Both sides, Gollifer adds, should be free to give feedback.
“Sometimes investors aren’t up to scratch in terms of what they are talking about in meetings, in terms of preparation, in terms of having the right people in the meeting,” he says. “You need to be able to express that as feedback to the buy side.”
2020 Report recommendations
- Companies should have a regular and consistent process of engagement, over time, with its key investors, in order to establish, develop and maintain relationships.
- Companies and institutional investors both need to:
- have a clear understanding of each other’s expectations in terms of the nature and frequency of engagement;
- avoid an automatic assumption that there is ‘no need’ to pursue engagement;
- and review this understanding periodically to ensure its continuing relevance.

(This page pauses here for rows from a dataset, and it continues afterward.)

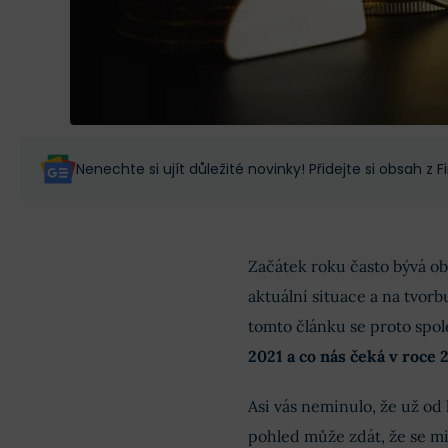
Nenechte si ujít důležité novinky! Přidejte si obsah z
Začátek roku často bývá o
aktuální situace a na tvorb
tomto článku se proto spo
2021 a co nás čeká v roce 
Asi vás neminulo, že už od 
pohled může zdát, že se mi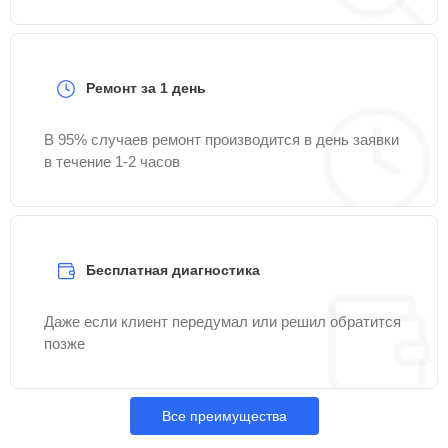
Ремонт за 1 день
В 95% случаев ремонт производится в день заявки
в течение 1-2 часов
Бесплатная диагностика
Даже если клиент передумал или решил обратится
позже
Все преимущества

- A company may benefit from developing a critical mass of shareholders that can both provide constructive engagement and outline some considerations for the use of collective meetings.

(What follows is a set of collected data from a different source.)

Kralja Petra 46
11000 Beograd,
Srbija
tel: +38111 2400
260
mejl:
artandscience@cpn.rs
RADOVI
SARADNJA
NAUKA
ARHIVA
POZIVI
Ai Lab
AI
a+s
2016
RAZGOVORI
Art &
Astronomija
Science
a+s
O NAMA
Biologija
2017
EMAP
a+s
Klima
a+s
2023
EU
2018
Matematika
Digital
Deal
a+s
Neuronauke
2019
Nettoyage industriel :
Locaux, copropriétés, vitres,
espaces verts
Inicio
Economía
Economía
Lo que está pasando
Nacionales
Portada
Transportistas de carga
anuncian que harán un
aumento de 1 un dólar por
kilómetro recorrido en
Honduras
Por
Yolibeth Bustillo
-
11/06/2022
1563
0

- Once a year, a firm and its owners should focus on the company’s approach to creating value and protecting that value, looking at issues such as:
- board effectiveness
- and reputation.
- Individual issues, such as remuneration, should be placed in that context, rather than dominating the wider strategy discussion.
- Two-way feedback between companies and institutional investors, is an important means of assessing the degree to which each party’s expectations have been met in terms of the quality and quantity of engagement activity. The best feedback for all parties should be: honest, nuanced, constructive and challenging when necessary.
A company to-do list compiled by IR Magazine from Enhancing Stewardship Dialogue:
1. Develop an engagement strategy.
2. Practice good housekeeping. This includes inviting the right organizations and the right people, keeping clear records and reviewing governance arrangements.
3. Strengthen the conversation on strategy and long-term commitment by addressing these key issues in meetings:
- Big-picture strategy, not short-term noise
- Strategic end-game
- Value chain – non-financial key performance indicators in support of financial outcomes
- Compelling argument for any particular strategic rationale
- USPs and critical success factors
- What’s wrong with what exists?
- Who/what needs to be fixed/changed?
- How is pay linked to long-term strategy?
4. Provide feedback by asking these questions:
- Have you met the right people?
- Have we covered all the topics you expected us to cover?
- Have there been any aspects of our discussion that have surprised or concerned you?
- Overall, have you learned anything from the meeting that will influence your view of our company as an investment/investor?